Canada has announced its intention to withdraw from the Kyoto treaty on greenhouse gas emissions, sandbagging the other signatories to the convention.
The Kyoto protocol, initially adopted in Kyoto, Japan in 1997, was designed to combat global warming with the agreement allowing countries like China and India take voluntary, but non binding steps to reduce their greenhouse gas carbon emissions.
International condemnation was swift.
China's Foreign Ministry spokesman Mr Liu Weimin said at a news briefing that "It is regrettable and flies in the face of the efforts of the international community for Canada to leave the Kyoto Protocol at a time when the Durban meeting, as everyone knows, made important progress by securing a second phase of commitment to the Protocol. We also hope that Canada will face up to its due responsibilities and duties, and continue abiding by its commitments, and take a positive, constructive attitude towards participating in international cooperation to respond to climate change."
Xinhua, China's state news agency, labeled Ottawa's decision preposterous, an excuse to shirk responsibility and implored the Canadian government to reverse its decision so it could help reduce global emissions of GGEs.
Beijing's comments are significant, not least because the PRC is currently the world's biggest producer of GGEs after the US, but China has stalwartly insisted that the Kyoto Protocol remain the foundation of the world's efforts to curb GGE emissions, which scientists maintain are a significant contributor to global warming.
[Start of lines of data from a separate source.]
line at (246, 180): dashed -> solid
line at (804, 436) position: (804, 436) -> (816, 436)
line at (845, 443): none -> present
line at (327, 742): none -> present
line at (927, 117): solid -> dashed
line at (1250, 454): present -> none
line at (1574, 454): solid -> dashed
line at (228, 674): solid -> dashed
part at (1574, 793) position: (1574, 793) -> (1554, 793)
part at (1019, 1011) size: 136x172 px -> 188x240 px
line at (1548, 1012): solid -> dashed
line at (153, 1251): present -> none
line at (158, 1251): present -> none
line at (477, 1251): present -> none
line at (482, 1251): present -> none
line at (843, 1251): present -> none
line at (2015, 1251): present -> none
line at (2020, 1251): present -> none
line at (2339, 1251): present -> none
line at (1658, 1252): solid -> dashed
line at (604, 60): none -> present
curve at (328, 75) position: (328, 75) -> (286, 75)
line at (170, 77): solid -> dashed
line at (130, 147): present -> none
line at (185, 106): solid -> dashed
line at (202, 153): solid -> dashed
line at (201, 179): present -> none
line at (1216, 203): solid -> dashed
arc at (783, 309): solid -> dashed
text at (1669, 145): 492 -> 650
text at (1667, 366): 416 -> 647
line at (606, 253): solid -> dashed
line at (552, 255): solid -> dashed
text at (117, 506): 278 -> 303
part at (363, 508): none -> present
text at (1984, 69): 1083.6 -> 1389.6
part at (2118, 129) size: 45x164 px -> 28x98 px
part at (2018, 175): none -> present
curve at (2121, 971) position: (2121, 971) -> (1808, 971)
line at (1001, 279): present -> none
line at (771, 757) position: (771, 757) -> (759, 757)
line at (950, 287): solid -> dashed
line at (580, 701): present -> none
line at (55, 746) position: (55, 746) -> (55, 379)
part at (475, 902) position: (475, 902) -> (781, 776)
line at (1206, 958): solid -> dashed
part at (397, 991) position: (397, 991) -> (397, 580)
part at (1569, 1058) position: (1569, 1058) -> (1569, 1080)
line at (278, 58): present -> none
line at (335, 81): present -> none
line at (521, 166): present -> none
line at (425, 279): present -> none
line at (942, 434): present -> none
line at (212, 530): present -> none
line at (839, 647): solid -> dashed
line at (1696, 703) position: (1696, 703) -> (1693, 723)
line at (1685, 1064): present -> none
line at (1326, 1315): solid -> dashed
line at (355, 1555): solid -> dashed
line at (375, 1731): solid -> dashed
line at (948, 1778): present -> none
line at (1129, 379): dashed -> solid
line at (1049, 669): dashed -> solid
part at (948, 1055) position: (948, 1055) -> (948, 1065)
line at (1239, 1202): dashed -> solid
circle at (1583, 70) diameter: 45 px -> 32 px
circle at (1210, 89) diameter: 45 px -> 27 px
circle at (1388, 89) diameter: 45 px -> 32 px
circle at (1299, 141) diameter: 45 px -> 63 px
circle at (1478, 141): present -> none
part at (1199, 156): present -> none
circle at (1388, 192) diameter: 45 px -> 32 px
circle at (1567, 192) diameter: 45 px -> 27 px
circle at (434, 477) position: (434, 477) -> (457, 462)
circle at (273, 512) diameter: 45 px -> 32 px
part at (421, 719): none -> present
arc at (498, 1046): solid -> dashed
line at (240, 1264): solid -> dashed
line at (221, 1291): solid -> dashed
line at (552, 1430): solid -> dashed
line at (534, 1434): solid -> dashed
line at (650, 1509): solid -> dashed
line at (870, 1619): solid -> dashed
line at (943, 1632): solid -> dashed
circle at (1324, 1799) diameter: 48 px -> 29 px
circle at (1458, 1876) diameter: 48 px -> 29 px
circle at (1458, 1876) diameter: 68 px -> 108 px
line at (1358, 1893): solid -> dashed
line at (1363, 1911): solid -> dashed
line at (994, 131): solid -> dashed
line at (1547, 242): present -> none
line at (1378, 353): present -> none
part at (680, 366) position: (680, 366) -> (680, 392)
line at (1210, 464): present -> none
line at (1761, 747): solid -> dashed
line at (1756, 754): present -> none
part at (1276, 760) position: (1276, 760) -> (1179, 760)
Pleading its special status as a developing nation China at the recently concluded climate change negotiations in Durban was granted an extension of the terms of implementing the Kyoto protocol until 2017 even as it bowed to pressure to launch later talks for a new pact to succeed the Kyoto protocol that would legally oblige all the big GGE producers to act.
Japan also expressed displeasure at the Canadian decision, but in a more nuanced approach, Japanese environment minister Mr Goshi Hosono urged Canada to continue to support the Kyoto agreement, which included important elements that could help fight climate change.
UN climate chief Ms Christiana Figueres opined in a statement released to the press that "I regret that Canada has announced it will withdraw and am surprised over its timing. Whether or not Canada is a party to the Kyoto Protocol, it has a legal obligation under the convention to reduce its emissions, and a moral obligation to itself and future generations to lead in the global effort."
A spokesman for France's Foreign Ministry called Canada's decision bad news for the fight against climate change.
The silence from Washington on the issue was significant, as the United States Bush administration refused to sign the protocol, arguing instead that China and other big emerging emitters should come under a legally binding framework that does away with the either or distinction between advanced and developing countries.